---- Supplied records
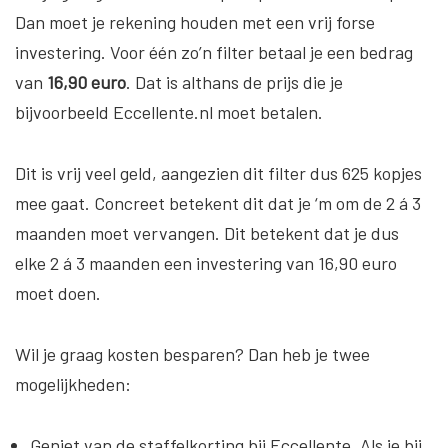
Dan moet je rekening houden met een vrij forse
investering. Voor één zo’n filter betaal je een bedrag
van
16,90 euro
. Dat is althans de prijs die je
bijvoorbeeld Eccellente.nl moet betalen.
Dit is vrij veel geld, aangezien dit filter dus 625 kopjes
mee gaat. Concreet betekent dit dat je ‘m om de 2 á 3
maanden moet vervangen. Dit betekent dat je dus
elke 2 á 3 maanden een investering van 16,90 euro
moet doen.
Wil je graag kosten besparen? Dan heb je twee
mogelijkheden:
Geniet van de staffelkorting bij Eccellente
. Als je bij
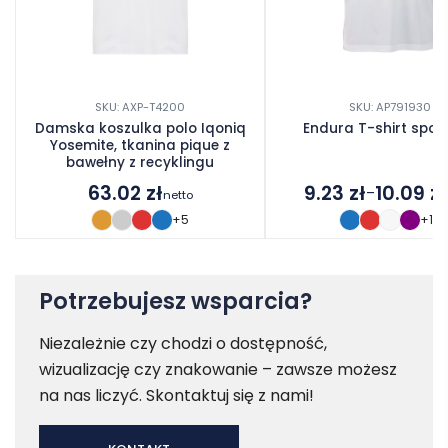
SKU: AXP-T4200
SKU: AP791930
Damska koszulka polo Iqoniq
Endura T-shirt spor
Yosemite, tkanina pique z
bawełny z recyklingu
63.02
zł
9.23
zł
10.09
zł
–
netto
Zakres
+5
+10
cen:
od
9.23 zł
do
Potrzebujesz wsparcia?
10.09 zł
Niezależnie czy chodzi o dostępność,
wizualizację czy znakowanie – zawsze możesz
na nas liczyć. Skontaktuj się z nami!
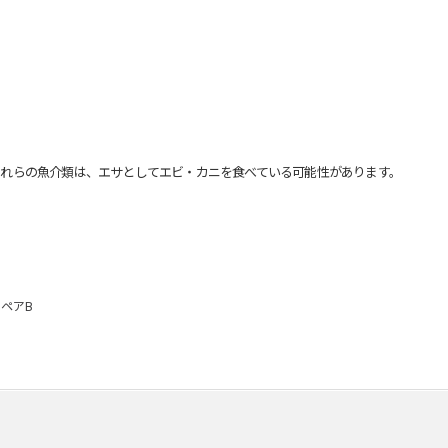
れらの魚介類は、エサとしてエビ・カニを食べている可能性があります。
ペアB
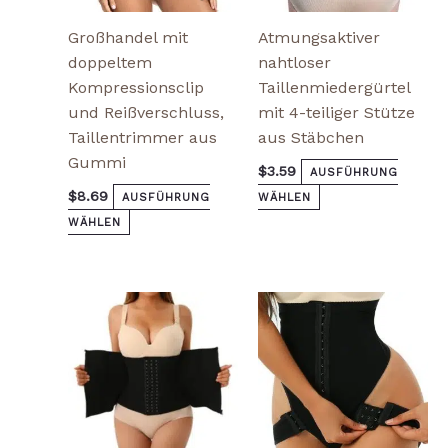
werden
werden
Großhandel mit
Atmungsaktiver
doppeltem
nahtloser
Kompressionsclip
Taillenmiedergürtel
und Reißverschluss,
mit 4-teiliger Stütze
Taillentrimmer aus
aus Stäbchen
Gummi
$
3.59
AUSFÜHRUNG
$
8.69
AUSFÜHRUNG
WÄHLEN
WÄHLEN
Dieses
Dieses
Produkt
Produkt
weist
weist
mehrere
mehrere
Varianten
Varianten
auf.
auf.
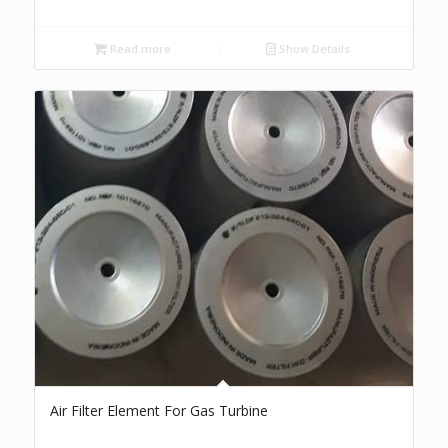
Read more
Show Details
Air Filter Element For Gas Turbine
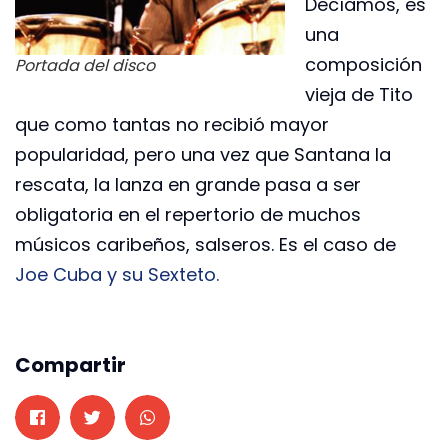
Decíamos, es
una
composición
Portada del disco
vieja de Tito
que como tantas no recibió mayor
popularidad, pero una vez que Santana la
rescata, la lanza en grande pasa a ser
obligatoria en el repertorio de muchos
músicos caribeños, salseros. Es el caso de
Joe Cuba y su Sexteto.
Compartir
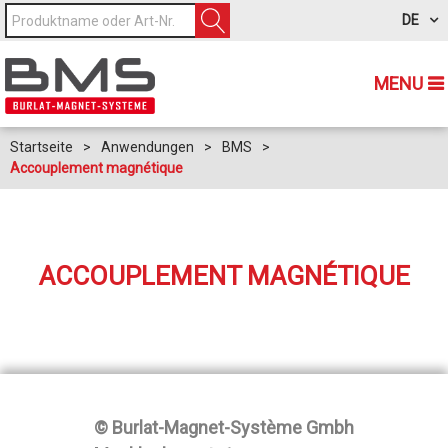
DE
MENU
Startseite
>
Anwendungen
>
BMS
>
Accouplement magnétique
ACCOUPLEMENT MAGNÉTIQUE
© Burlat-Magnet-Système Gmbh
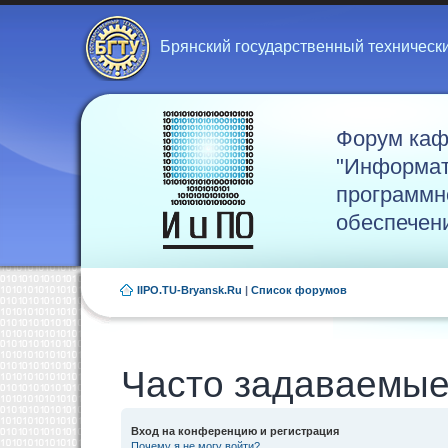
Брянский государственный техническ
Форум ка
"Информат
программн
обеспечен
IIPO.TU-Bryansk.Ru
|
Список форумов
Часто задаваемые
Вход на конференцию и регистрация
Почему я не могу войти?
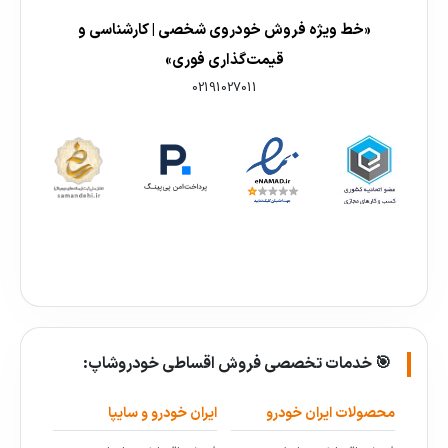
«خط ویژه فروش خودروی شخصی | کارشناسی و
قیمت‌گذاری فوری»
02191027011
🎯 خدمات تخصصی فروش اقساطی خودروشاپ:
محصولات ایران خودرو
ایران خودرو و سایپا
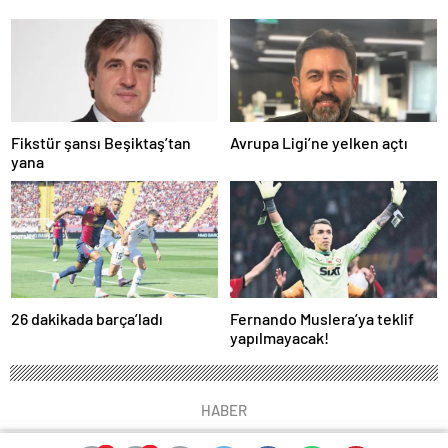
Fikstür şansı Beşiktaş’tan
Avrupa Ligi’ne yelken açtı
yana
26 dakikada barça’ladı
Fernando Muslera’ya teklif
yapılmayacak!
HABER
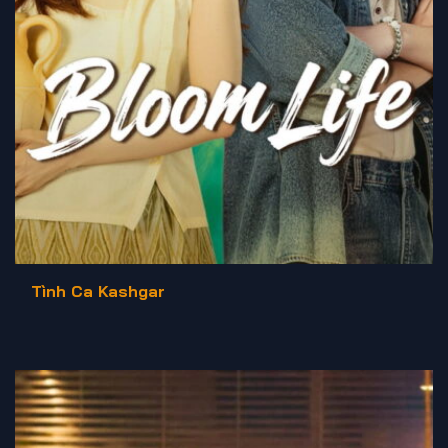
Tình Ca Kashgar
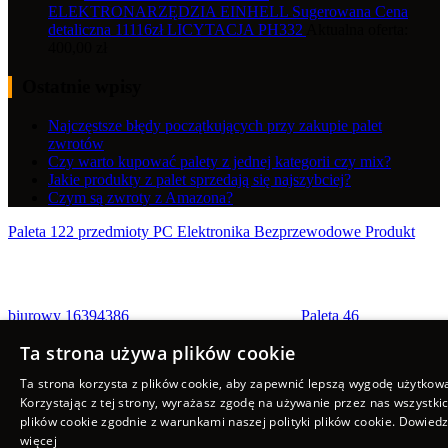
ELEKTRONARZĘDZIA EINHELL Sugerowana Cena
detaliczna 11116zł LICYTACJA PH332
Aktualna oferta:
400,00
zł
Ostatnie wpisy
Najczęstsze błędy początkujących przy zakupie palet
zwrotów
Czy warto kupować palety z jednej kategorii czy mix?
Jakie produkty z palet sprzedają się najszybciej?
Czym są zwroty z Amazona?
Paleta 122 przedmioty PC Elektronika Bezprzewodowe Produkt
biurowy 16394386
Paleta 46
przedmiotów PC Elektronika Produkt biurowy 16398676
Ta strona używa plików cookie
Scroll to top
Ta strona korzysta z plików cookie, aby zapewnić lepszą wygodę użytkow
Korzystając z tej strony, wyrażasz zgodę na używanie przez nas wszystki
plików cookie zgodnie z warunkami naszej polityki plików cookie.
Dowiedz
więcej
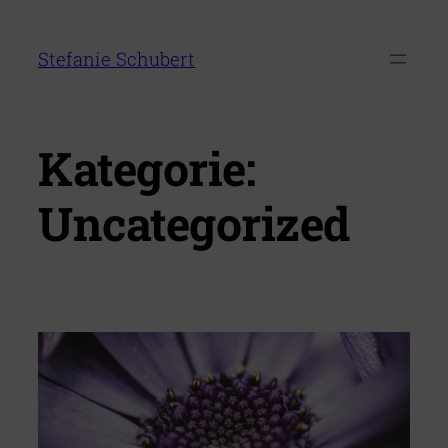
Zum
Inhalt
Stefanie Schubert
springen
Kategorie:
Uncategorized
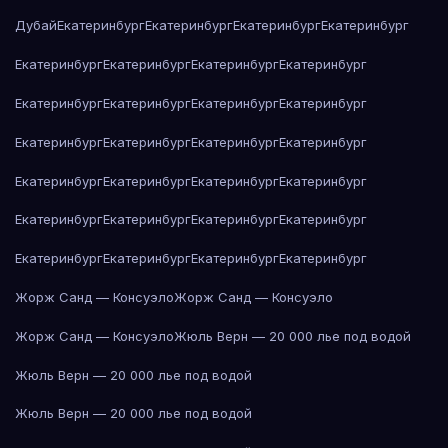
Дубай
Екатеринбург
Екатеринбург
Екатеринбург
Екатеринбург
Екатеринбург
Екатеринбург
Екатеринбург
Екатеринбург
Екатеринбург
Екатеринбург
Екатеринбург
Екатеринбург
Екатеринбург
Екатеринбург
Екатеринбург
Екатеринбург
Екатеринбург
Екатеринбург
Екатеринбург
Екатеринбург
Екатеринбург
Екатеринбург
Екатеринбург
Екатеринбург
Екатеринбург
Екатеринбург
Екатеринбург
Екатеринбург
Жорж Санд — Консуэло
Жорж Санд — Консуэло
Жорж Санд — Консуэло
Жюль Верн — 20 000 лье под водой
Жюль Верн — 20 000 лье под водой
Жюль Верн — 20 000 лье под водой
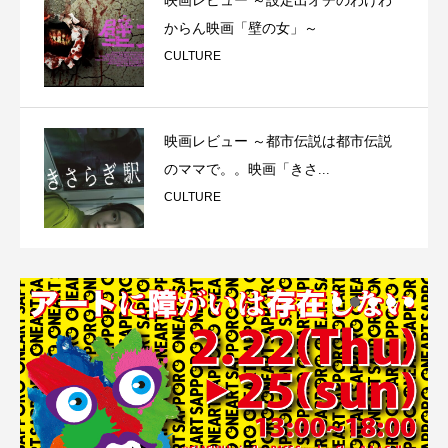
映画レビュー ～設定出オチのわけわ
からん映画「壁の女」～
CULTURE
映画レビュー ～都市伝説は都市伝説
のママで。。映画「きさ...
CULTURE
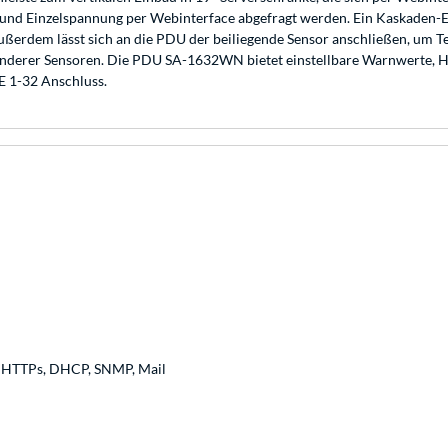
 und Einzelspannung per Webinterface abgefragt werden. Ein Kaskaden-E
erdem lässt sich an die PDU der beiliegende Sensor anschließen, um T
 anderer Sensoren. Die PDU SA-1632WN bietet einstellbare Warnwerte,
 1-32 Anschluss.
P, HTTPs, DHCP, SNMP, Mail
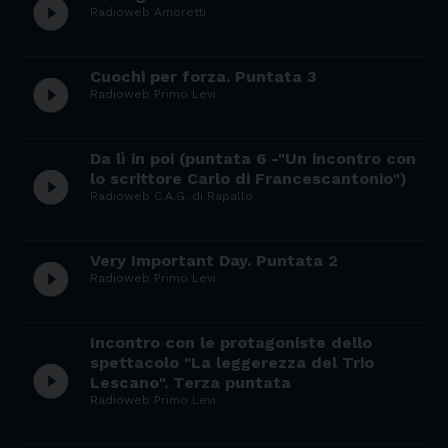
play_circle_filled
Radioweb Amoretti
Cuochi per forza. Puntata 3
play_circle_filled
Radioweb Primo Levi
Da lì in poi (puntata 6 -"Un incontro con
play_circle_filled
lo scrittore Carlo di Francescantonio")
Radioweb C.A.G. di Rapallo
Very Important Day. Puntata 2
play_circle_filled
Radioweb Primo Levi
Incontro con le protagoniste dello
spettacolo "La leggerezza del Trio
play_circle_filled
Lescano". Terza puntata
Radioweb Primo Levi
--------
## What is being asked
Pick out each line of the entries that contains the string "Eccellente", treating uppercase and lowercase as different.

## Task answer
bijvoorbeeld Eccellente.nl moet betalen.
Geniet van de staffelkorting bij Eccellente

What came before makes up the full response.